EXERCISE PROMPT: Can you lay out the stretch of lines from the start of the records through the one containing "de travail préférés." as a Markdown table with the columns Row and Text, skipping any blank lines and leaving the pictures out?

Top of THE INPUT

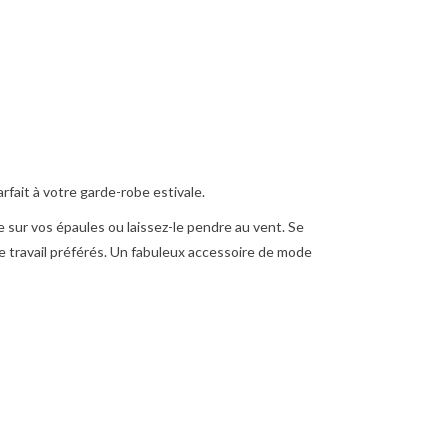
rfait à votre garde-robe estivale.
e sur vos épaules ou laissez-le pendre au vent. Se
de travail préférés. Un fabuleux accessoire de mode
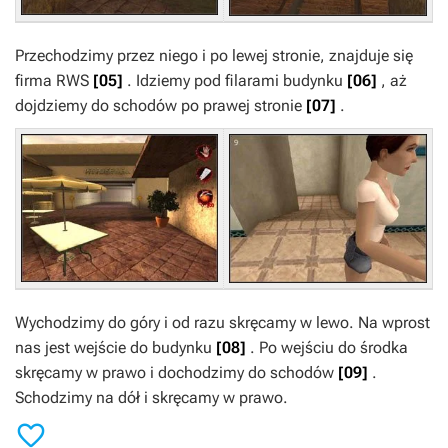
Przechodzimy przez niego i po lewej stronie, znajduje się
firma RWS
[05]
. Idziemy pod filarami budynku
[06]
, aż
dojdziemy do schodów po prawej stronie
[07]
.
Wychodzimy do góry i od razu skręcamy w lewo. Na wprost
nas jest wejście do budynku
[08]
. Po wejściu do środka
skręcamy w prawo i dochodzimy do schodów
[09]
.
Schodzimy na dół i skręcamy w prawo.

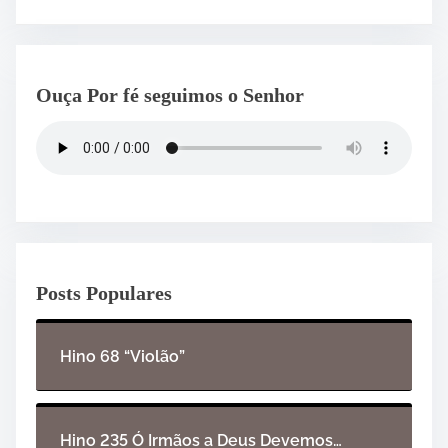
Ouça Por fé seguimos o Senhor
Posts Populares
Hino 68 “Violão”
Hino 235 Ó Irmãos a Deus Devemos…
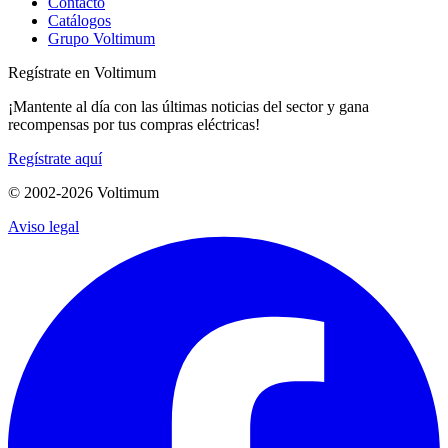
Contacto
Catálogos
Grupo Voltimum
Regístrate en Voltimum
¡Mantente al día con las últimas noticias del sector y gana
recompensas por tus compras eléctricas!
Regístrate aquí
© 2002-
2026
Voltimum
Aviso legal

Bottom of THE INPUT

RESPONSE:
| Row | Text |
|---|---|
| 1 | rfait à votre garde-robe estivale. |
| 2 | e sur vos épaules ou laissez-le pendre au vent. Se |
| 3 | de travail préférés. Un fabuleux accessoire de mode |